On the very first Giving Tuesday in 2012, our team went all out. We didn’t quite know what we are doing, but we created a command center, borrowed staff from across the organization, and camped out on every single social media platform looking for conversations to join. It was loud and fun and exciting—and it felt like we were onto something special.
The next year, we went even bigger—our team was in the office at 5:00 a.m. recording personalized thank you videos for every single donor in real time. It was insane. And amazing. And the energy was off the charts.
Fast forward to this year. When Ian and I met for coffee on Tuesday (on our 12th Giving Tuesday…and our 12th year running GT campaigns for awesome organizations), we looked at each other and said the same thing, “Is Giving Tuesday dead?”
The short answer is, of course, no. Preliminary data shows that, this year, “donors contributed $3.1 billion to U.S. nonprofits on GivingTuesday, roughly the same amount as last year.”
Over $3 billion in charitable giving is incredible and absolutely worth celebrating. (And I hope that your organization felt this kind of success this week, too!)
But there are some alarming stats, as well:
- Just 34 million people made contributions on Giving Tuesday, down 10 percent from last year.
- “We’re seeing less dollars from the big donor that we’ve been relying upon and fewer grassroots donors who are so important to our resilience and long-term health of the sector.” -Woodrow Rosenbaum, GivingTuesday Chief Data Officer
- “We are loosely seeing a lot more support from existing donors over last year, and less from new donors.”
Basically, Giving Tuesday fundraising is about level with last year—but its coming from 10% fewer people. For a mass giving day, this is a problem.

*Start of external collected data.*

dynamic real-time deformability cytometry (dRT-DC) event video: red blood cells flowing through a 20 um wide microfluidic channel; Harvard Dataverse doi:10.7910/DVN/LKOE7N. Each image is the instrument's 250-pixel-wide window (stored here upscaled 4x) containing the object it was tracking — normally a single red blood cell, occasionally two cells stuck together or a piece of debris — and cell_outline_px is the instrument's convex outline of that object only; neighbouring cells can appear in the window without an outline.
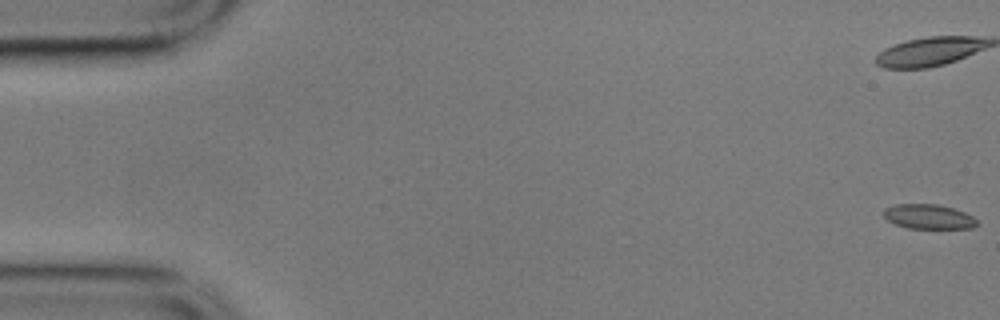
{"species": "common noctule bat (a hibernating species)", "species_latin": "Nyctalus noctula", "temperature_condition": "cold", "stored_images_in_passage": 19, "camera_frame_rate_fps": 3000, "um_per_image_px": 0.085, "animal": {"sex": "male", "body_mass_g": 17.9}, "frame": {"image": 1, "passage_image": 1, "time_ms": 0.0, "image_size_px": [1000, 320], "cell_outline_px": [[980, 224], [972, 228], [908, 228], [896, 224], [888, 220], [884, 216], [884, 208], [896, 204], [940, 204], [964, 212], [972, 216]], "centroid_in_image_um": [78.94, 18.41], "position_along_channel_um": 6.1, "area_um2": 13.35}}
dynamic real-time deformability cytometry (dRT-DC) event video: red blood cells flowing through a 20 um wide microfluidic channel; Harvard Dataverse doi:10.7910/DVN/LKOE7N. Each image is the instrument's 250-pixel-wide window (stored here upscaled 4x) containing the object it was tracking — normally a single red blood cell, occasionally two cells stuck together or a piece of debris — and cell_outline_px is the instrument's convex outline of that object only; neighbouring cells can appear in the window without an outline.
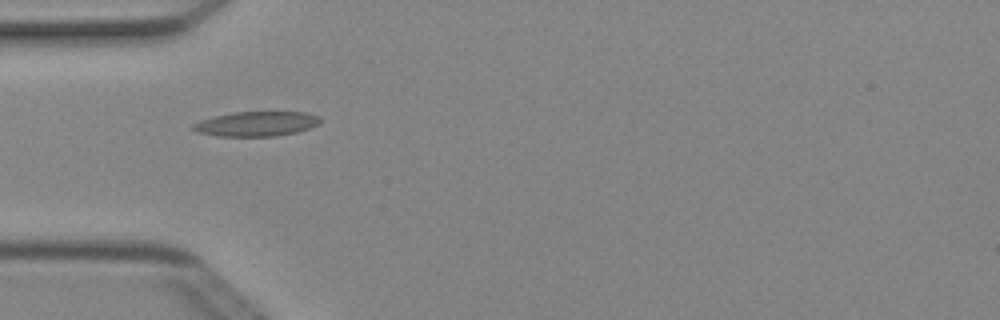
{"species": "Egyptian fruit bat (a non-hibernating species)", "species_latin": "Rousettus aegyptiacus", "temperature_condition": "cold", "stored_images_in_passage": 4, "camera_frame_rate_fps": 3000, "um_per_image_px": 0.085, "animal": {"sex": "female"}, "frame": {"image": 1, "passage_image": 4, "time_ms": 1.0, "image_size_px": [1000, 320], "cell_outline_px": [[320, 120], [316, 124], [308, 128], [296, 132], [276, 136], [216, 136], [196, 132], [192, 128], [192, 124], [200, 120], [232, 112], [304, 112], [320, 116]], "centroid_in_image_um": [21.75, 10.52], "position_along_channel_um": 63.3, "area_um2": 18.21}}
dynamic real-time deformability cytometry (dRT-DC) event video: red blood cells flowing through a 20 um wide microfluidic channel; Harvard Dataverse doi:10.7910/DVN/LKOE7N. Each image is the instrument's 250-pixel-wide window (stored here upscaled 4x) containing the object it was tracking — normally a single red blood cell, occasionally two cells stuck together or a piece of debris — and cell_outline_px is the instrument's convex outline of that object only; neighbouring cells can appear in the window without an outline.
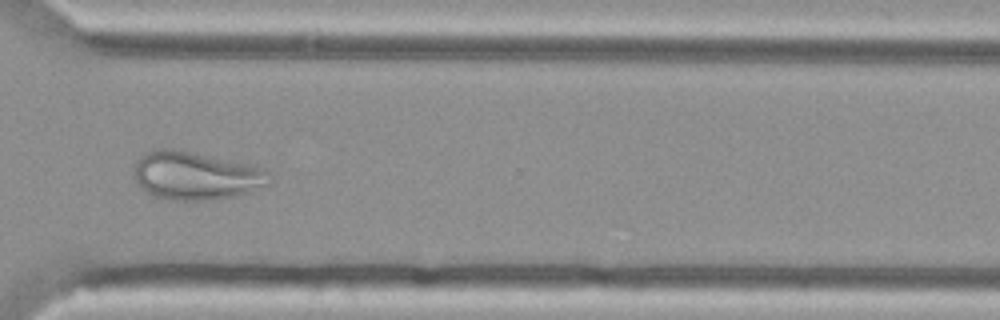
{"species": "Egyptian fruit bat (a non-hibernating species)", "species_latin": "Rousettus aegyptiacus", "temperature_condition": "cold", "stored_images_in_passage": 33, "camera_frame_rate_fps": 3000, "um_per_image_px": 0.085, "animal": {"sex": "female"}, "frame": {"image": 1, "passage_image": 28, "time_ms": 9.0, "image_size_px": [1000, 320], "cell_outline_px": [[272, 180], [268, 184], [248, 192], [232, 196], [212, 200], [172, 200], [156, 196], [148, 192], [136, 180], [132, 168], [136, 160], [140, 156], [156, 148], [172, 148], [248, 164], [264, 168], [268, 172]], "centroid_in_image_um": [16.63, 14.92], "position_along_channel_um": 354.0, "area_um2": 37.69}}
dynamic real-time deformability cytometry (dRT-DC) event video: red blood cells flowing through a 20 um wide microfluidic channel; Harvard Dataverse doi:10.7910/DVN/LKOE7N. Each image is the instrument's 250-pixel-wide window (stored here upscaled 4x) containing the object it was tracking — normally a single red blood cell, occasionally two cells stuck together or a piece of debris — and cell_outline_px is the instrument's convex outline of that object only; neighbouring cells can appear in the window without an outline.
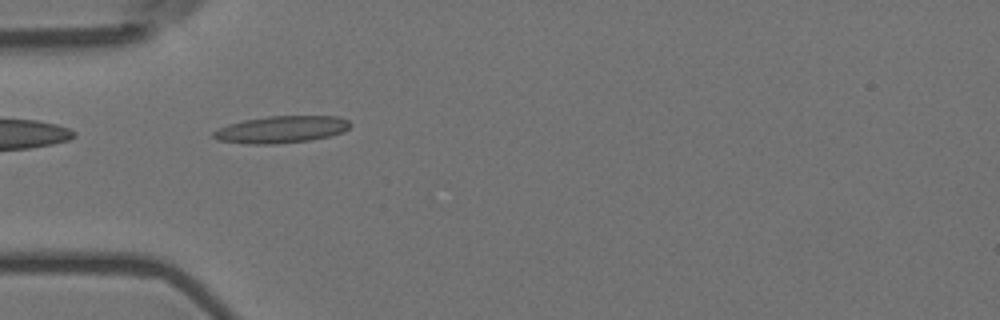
{"species": "Egyptian fruit bat (a non-hibernating species)", "species_latin": "Rousettus aegyptiacus", "temperature_condition": "room temperature", "stored_images_in_passage": 6, "camera_frame_rate_fps": 3000, "um_per_image_px": 0.085, "animal": {"sex": "female"}, "frame": {"image": 1, "passage_image": 5, "time_ms": 1.333, "image_size_px": [1000, 320], "cell_outline_px": [[352, 124], [344, 132], [312, 140], [276, 144], [248, 144], [216, 140], [212, 136], [212, 132], [228, 124], [244, 120], [268, 116], [340, 116], [348, 120]], "centroid_in_image_um": [23.92, 11.0], "position_along_channel_um": 61.1, "area_um2": 21.68}}
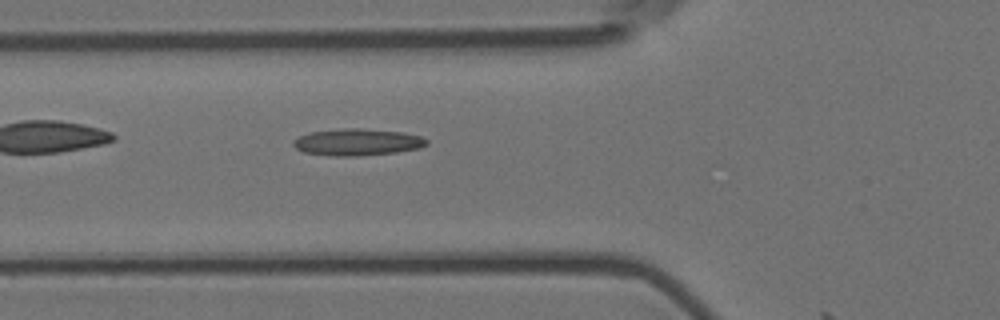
{"frame": {"image": 2, "passage_image": 6, "time_ms": 1.667, "image_size_px": [1000, 320], "cell_outline_px": [[428, 144], [420, 148], [396, 152], [360, 156], [336, 156], [304, 152], [296, 148], [292, 144], [292, 140], [308, 132], [344, 128], [360, 128], [400, 132], [420, 136], [428, 140]], "centroid_in_image_um": [30.36, 12.08], "position_along_channel_um": 95.4, "area_um2": 20.81}}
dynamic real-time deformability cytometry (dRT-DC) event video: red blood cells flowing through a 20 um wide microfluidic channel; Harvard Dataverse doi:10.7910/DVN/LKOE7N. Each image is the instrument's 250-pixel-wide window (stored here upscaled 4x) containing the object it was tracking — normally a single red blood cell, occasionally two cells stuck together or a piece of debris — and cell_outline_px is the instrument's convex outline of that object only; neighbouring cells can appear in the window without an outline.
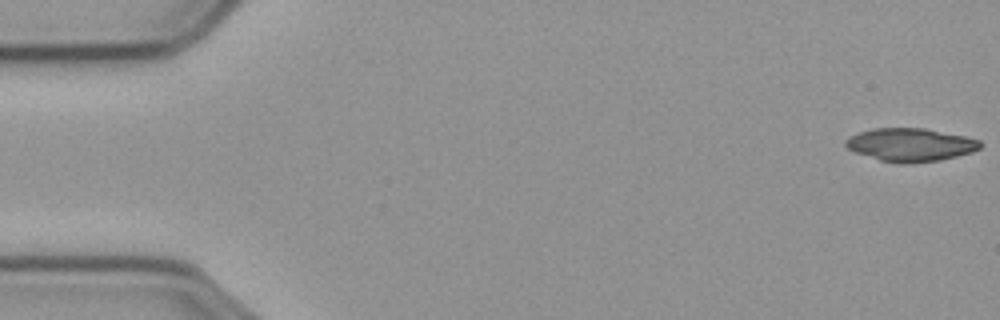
{"species": "common noctule bat (a hibernating species)", "species_latin": "Nyctalus noctula", "temperature_condition": "cold", "stored_images_in_passage": 56, "camera_frame_rate_fps": 3000, "um_per_image_px": 0.085, "animal": {"sex": "male", "body_mass_g": 23.1, "forearm_length_mm": 52.7}, "frame": {"image": 1, "passage_image": 1, "time_ms": 0.0, "image_size_px": [1000, 320], "cell_outline_px": [[984, 144], [980, 148], [972, 152], [940, 160], [908, 164], [900, 164], [880, 160], [856, 152], [848, 148], [844, 144], [844, 140], [860, 132], [872, 128], [924, 128], [964, 136], [980, 140]], "centroid_in_image_um": [77.41, 12.31], "position_along_channel_um": 7.6, "area_um2": 25.95}}
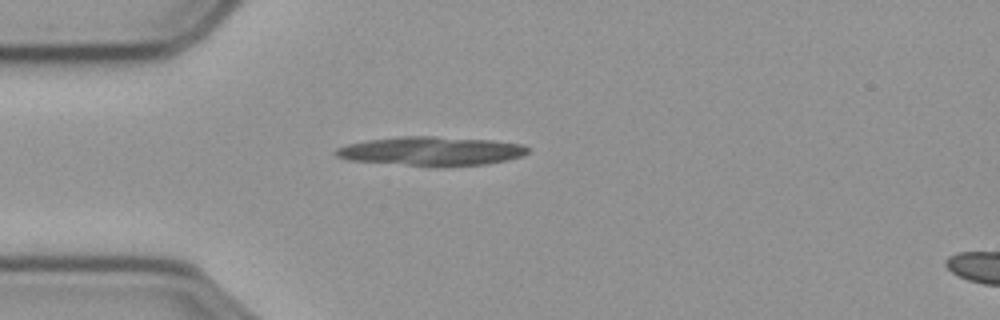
{"frame": {"image": 2, "passage_image": 15, "time_ms": 4.667, "image_size_px": [1000, 320], "cell_outline_px": [[528, 152], [524, 156], [484, 164], [408, 164], [348, 160], [336, 156], [332, 152], [336, 148], [348, 144], [368, 140], [404, 136], [436, 136], [492, 140], [524, 144], [528, 148]], "centroid_in_image_um": [36.65, 12.8], "position_along_channel_um": 48.3, "area_um2": 31.39}, "authors_computed_cell_mechanics": {"area_um2": 26.7903, "velocity_mm_per_s": 3.5991, "shape_relaxation_time_tau1_ms": 0.4829, "shape_relaxation_time_tau2_ms": null, "deformation_change_tau1": 0.2399, "deformation_change_tau2": null}}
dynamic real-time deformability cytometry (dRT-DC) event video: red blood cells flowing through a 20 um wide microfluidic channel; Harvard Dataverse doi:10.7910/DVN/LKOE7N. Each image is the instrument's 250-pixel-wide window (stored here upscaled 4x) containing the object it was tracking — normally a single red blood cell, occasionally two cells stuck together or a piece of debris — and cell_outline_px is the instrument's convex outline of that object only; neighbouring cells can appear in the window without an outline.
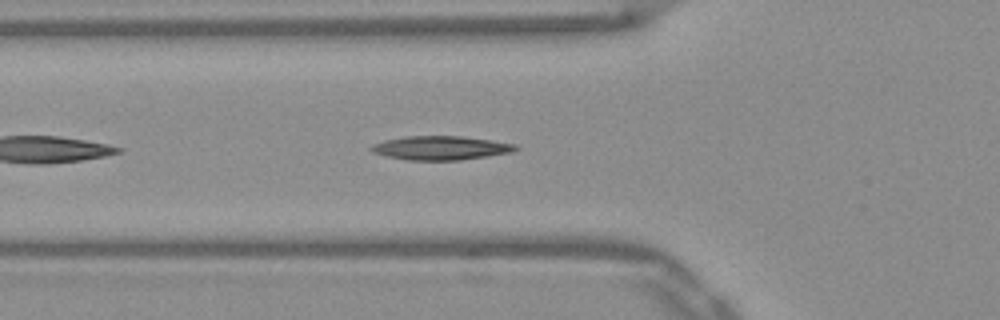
{"species": "Egyptian fruit bat (a non-hibernating species)", "species_latin": "Rousettus aegyptiacus", "temperature_condition": "warm", "stored_images_in_passage": 33, "camera_frame_rate_fps": 3000, "um_per_image_px": 0.085, "frame": {"image": 1, "passage_image": 5, "time_ms": 1.333, "image_size_px": [1000, 320], "cell_outline_px": [[520, 148], [512, 152], [460, 160], [408, 160], [388, 156], [376, 152], [368, 148], [372, 144], [384, 140], [404, 136], [460, 136], [516, 144]], "centroid_in_image_um": [37.46, 12.57], "position_along_channel_um": 88.3, "area_um2": 19.88}}
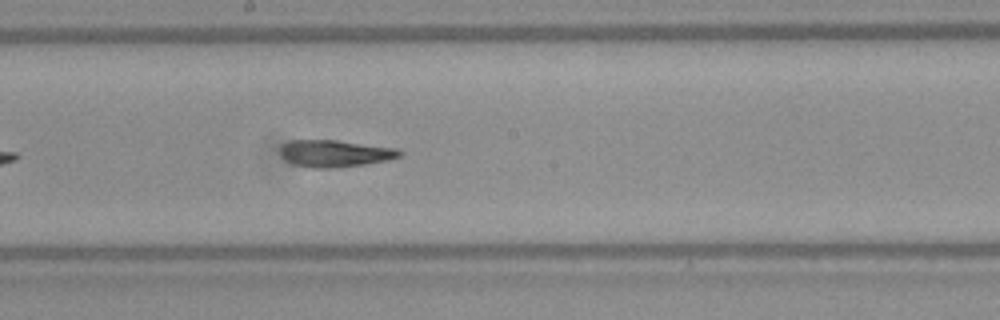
{"frame": {"image": 2, "passage_image": 15, "time_ms": 4.667, "image_size_px": [1000, 320], "cell_outline_px": [[404, 152], [400, 156], [388, 160], [364, 164], [328, 168], [312, 168], [296, 164], [288, 160], [280, 152], [280, 148], [284, 144], [292, 140], [336, 140], [396, 148]], "centroid_in_image_um": [28.51, 13.03], "position_along_channel_um": 219.7, "area_um2": 18.38}}
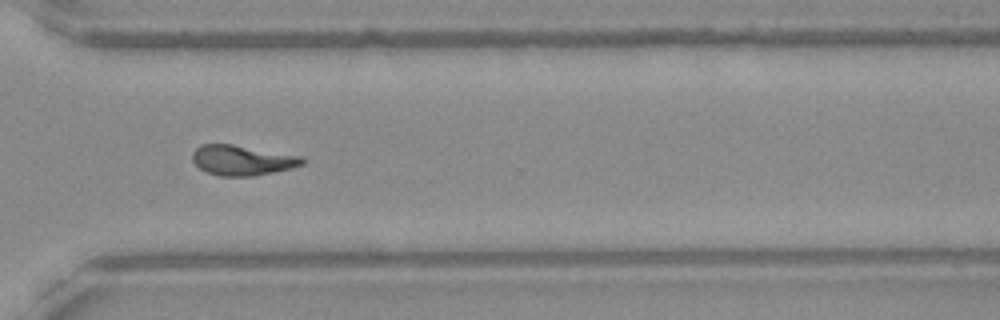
{"frame": {"image": 3, "passage_image": 25, "time_ms": 8.0, "image_size_px": [1000, 320], "cell_outline_px": [[308, 160], [304, 164], [292, 168], [252, 176], [220, 176], [208, 172], [200, 168], [192, 160], [192, 152], [200, 144], [232, 144], [304, 156]], "centroid_in_image_um": [20.63, 13.61], "position_along_channel_um": 350.0, "area_um2": 19.42}, "authors_computed_cell_mechanics": {"area_um2": 19.1318, "velocity_mm_per_s": 3.9104, "shape_relaxation_time_tau1_ms": null, "shape_relaxation_time_tau2_ms": 5.5123, "deformation_change_tau1": null, "deformation_change_tau2": 0.1481}}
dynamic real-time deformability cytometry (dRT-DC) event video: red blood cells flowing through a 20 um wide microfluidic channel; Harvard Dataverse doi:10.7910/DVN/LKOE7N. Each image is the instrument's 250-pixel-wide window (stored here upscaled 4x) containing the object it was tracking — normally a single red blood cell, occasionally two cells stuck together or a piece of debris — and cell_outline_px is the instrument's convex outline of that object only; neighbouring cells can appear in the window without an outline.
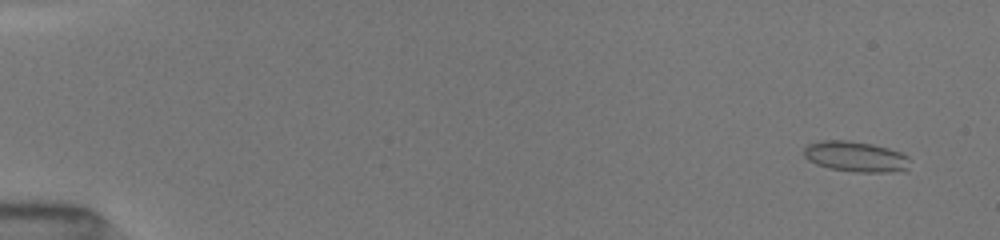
{"species": "common noctule bat (a hibernating species)", "species_latin": "Nyctalus noctula", "temperature_condition": "room temperature", "stored_images_in_passage": 53, "camera_frame_rate_fps": 3000, "um_per_image_px": 0.085, "animal": {"sex": "female", "body_mass_g": 19.5, "forearm_length_mm": 54.1}, "frame": {"image": 1, "passage_image": 4, "time_ms": 1.0, "image_size_px": [1000, 240], "cell_outline_px": [[908, 172], [852, 172], [828, 168], [816, 164], [808, 160], [804, 156], [804, 148], [808, 144], [820, 140], [848, 140], [872, 144], [888, 148], [900, 152], [908, 156]], "centroid_in_image_um": [72.74, 13.32], "position_along_channel_um": 12.3, "area_um2": 19.13}}
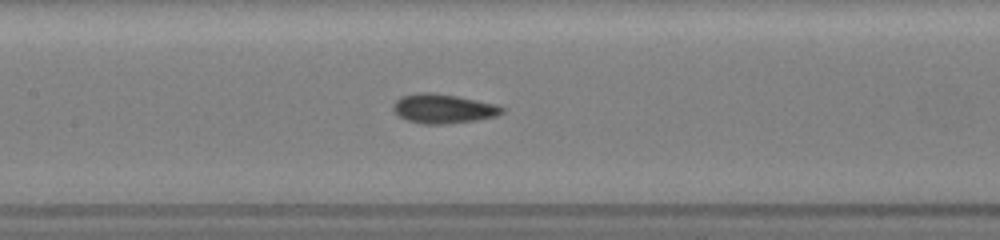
{"frame": {"image": 2, "passage_image": 27, "time_ms": 8.667, "image_size_px": [1000, 240], "cell_outline_px": [[504, 112], [496, 116], [476, 120], [444, 124], [424, 124], [408, 120], [400, 116], [392, 108], [392, 104], [400, 96], [416, 92], [432, 92], [456, 96], [496, 104], [504, 108]], "centroid_in_image_um": [37.65, 9.22], "position_along_channel_um": 169.7, "area_um2": 18.55}}
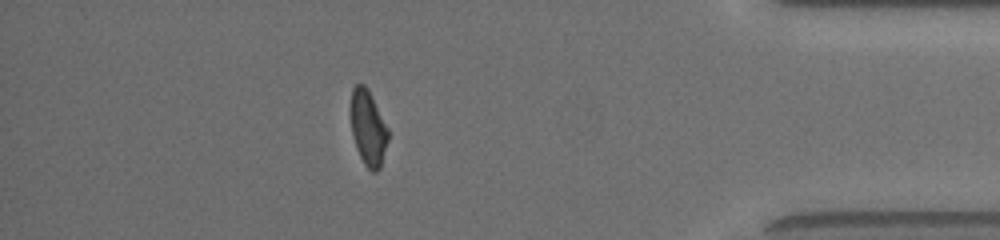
{"frame": {"image": 3, "passage_image": 47, "time_ms": 15.333, "image_size_px": [1000, 240], "cell_outline_px": [[388, 140], [380, 168], [376, 172], [372, 172], [364, 164], [356, 148], [352, 132], [348, 112], [348, 108], [352, 88], [356, 84], [364, 84], [368, 88], [388, 128]], "centroid_in_image_um": [31.25, 10.82], "position_along_channel_um": 404.0, "area_um2": 16.82}, "authors_computed_cell_mechanics": {"area_um2": 17.9758, "velocity_mm_per_s": 4.0339, "shape_relaxation_time_tau1_ms": null, "shape_relaxation_time_tau2_ms": 1.6612, "deformation_change_tau1": null, "deformation_change_tau2": 0.0675}}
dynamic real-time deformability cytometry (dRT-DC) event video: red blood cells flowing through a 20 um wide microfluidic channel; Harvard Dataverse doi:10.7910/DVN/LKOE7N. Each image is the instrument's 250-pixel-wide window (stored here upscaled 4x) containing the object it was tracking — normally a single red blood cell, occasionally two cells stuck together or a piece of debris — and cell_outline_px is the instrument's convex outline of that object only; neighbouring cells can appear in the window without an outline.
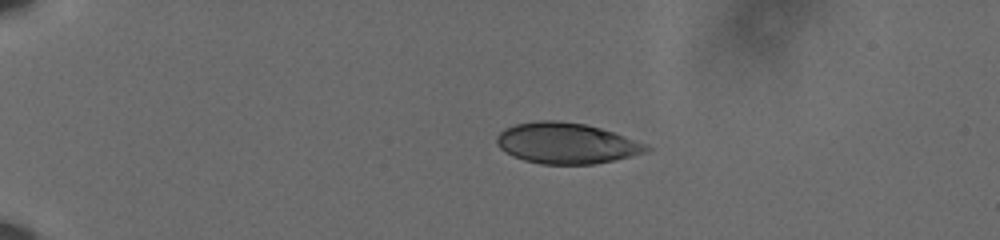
{"species": "human", "species_latin": "Homo sapiens", "temperature_condition": "cold", "stored_images_in_passage": 46, "camera_frame_rate_fps": 3000, "um_per_image_px": 0.085, "donor": {"sex": "male"}, "frame": {"image": 1, "passage_image": 1, "time_ms": 0.0, "image_size_px": [1000, 240], "cell_outline_px": [[652, 148], [648, 152], [632, 156], [592, 164], [540, 164], [524, 160], [512, 156], [500, 148], [496, 144], [496, 136], [504, 128], [516, 124], [536, 120], [556, 120], [584, 124], [600, 128], [624, 136], [644, 144]], "centroid_in_image_um": [48.09, 12.17], "position_along_channel_um": 36.9, "area_um2": 35.49}}
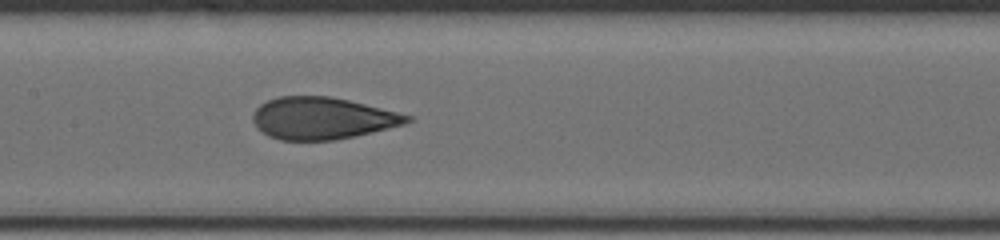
{"frame": {"image": 2, "passage_image": 19, "time_ms": 6.0, "image_size_px": [1000, 240], "cell_outline_px": [[412, 120], [404, 124], [336, 140], [280, 140], [268, 136], [256, 128], [252, 120], [252, 116], [256, 108], [260, 104], [268, 100], [280, 96], [332, 96], [412, 116]], "centroid_in_image_um": [27.33, 10.05], "position_along_channel_um": 180.1, "area_um2": 37.51}}
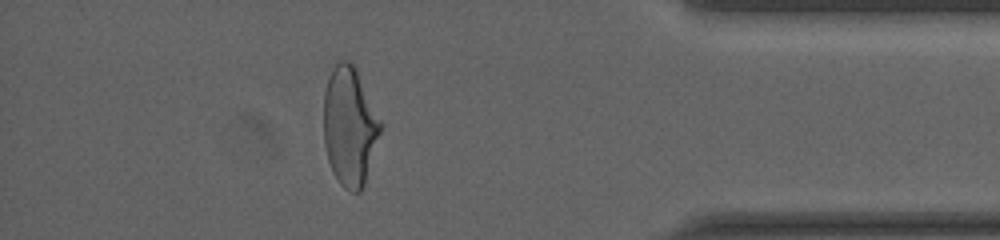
{"frame": {"image": 3, "passage_image": 40, "time_ms": 13.0, "image_size_px": [1000, 240], "cell_outline_px": [[384, 124], [364, 184], [360, 192], [352, 192], [344, 188], [340, 184], [332, 172], [328, 160], [324, 144], [324, 92], [328, 76], [332, 68], [340, 60], [348, 60], [356, 68]], "centroid_in_image_um": [29.73, 10.73], "position_along_channel_um": 405.5, "area_um2": 39.82}, "authors_computed_cell_mechanics": {"area_um2": 38.5237, "velocity_mm_per_s": 3.5988, "shape_relaxation_time_tau1_ms": 5.9008, "shape_relaxation_time_tau2_ms": 0.9013, "deformation_change_tau1": 0.1701, "deformation_change_tau2": 0.0641}}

The whole point of GT has always been to get a lot of people—and ideally a lot of NEW people—to make a gift. And while big donors giving big gifts is awesome, it’s also dangerous. Data Officer Rosenbaum explained it best: “When we see this increase in the average donation on Giving Tuesday, we see that as a warning sign, not as something that we should be looking for.”
For our team at S+G, the even more alarming trend we’re experiencing is a decrease in energy and creativity around Giving Tuesday. Put simply, the vibes just aren’t there anymore.
Maybe that’s just us (if you did something awesome and creative for Giving Tuesday, leave a comment and let us know. We would LOVE to be proven wrong!). But we miss the big swings that organizations used to take on GT—nationwide events, huge partnerships, custom landing pages, brand new content. Most of all, we miss how personal and scrappy and up-for-anything the day always felt.
So where do we go from here? Is the day dead?
No, of course not. It raises money, it raises awareness, and we are proud to be part of this incredible movement of generosity every year.
But we do think the door is open for some renewed creativity—whether on Giving Tuesday or somewhere else. We’re taking this week and our ‘meh’ feelings as inspiration to think bigger, go bolder, and swing for the fences. Every movement (Giving Tuesday included!) starts as an idea—and we think we’re ready for some new ones!